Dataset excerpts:
++++
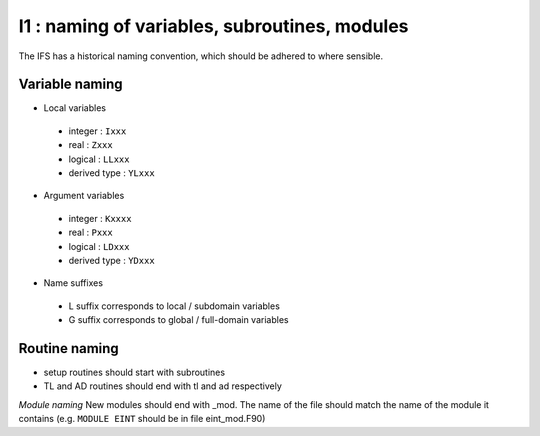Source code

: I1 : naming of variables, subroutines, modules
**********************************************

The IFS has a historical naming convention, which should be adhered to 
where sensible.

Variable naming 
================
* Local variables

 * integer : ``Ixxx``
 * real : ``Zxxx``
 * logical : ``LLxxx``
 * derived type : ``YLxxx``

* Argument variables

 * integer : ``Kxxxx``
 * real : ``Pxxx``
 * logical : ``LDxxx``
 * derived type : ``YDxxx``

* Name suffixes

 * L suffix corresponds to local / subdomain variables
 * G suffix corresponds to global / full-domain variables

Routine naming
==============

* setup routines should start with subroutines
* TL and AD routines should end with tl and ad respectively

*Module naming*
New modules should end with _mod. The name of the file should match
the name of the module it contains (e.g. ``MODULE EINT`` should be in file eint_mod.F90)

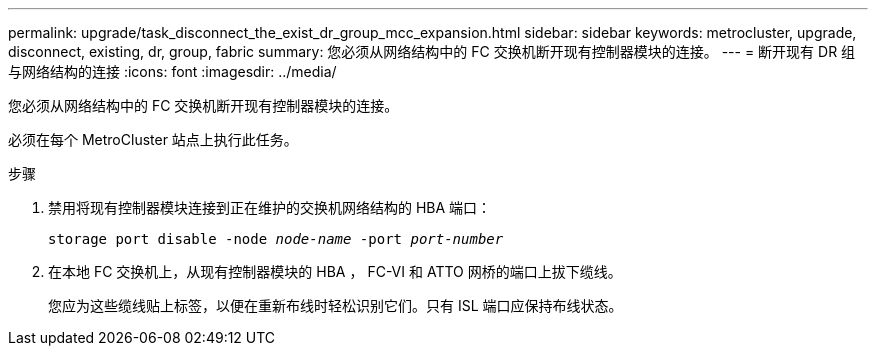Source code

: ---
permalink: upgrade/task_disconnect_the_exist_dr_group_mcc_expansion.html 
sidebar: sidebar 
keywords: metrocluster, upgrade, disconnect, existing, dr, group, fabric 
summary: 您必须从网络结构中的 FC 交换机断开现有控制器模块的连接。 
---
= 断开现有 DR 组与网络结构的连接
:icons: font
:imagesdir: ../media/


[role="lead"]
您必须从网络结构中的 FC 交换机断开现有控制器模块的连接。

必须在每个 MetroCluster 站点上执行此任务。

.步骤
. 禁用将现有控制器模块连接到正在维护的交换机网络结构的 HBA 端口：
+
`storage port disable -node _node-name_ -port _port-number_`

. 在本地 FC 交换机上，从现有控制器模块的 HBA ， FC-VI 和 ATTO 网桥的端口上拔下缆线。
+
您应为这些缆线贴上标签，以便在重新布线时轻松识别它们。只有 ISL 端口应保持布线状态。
++++
Could you set down the records above word for word, without any of the pictures?

→ **Result below**
Source code

: I1 : naming of variables, subroutines, modules
**********************************************

The IFS has a historical naming convention, which should be adhered to 
where sensible.

Variable naming 
================
* Local variables

 * integer : ``Ixxx``
 * real : ``Zxxx``
 * logical : ``LLxxx``
 * derived type : ``YLxxx``

* Argument variables

 * integer : ``Kxxxx``
 * real : ``Pxxx``
 * logical : ``LDxxx``
 * derived type : ``YDxxx``

* Name suffixes

 * L suffix corresponds to local / subdomain variables
 * G suffix corresponds to global / full-domain variables

Routine naming
==============

* setup routines should start with subroutines
* TL and AD routines should end with tl and ad respectively

*Module naming*
New modules should end with _mod. The name of the file should match
the name of the module it contains (e.g. ``MODULE EINT`` should be in file eint_mod.F90)

Source code

: ---
permalink: upgrade/task_disconnect_the_exist_dr_group_mcc_expansion.html 
sidebar: sidebar 
keywords: metrocluster, upgrade, disconnect, existing, dr, group, fabric 
summary: 您必须从网络结构中的 FC 交换机断开现有控制器模块的连接。 
---
= 断开现有 DR 组与网络结构的连接
:icons: font
:imagesdir: ../media/


[role="lead"]
您必须从网络结构中的 FC 交换机断开现有控制器模块的连接。

必须在每个 MetroCluster 站点上执行此任务。

.步骤
. 禁用将现有控制器模块连接到正在维护的交换机网络结构的 HBA 端口：
+
`storage port disable -node _node-name_ -port _port-number_`

. 在本地 FC 交换机上，从现有控制器模块的 HBA ， FC-VI 和 ATTO 网桥的端口上拔下缆线。
+
您应为这些缆线贴上标签，以便在重新布线时轻松识别它们。只有 ISL 端口应保持布线状态。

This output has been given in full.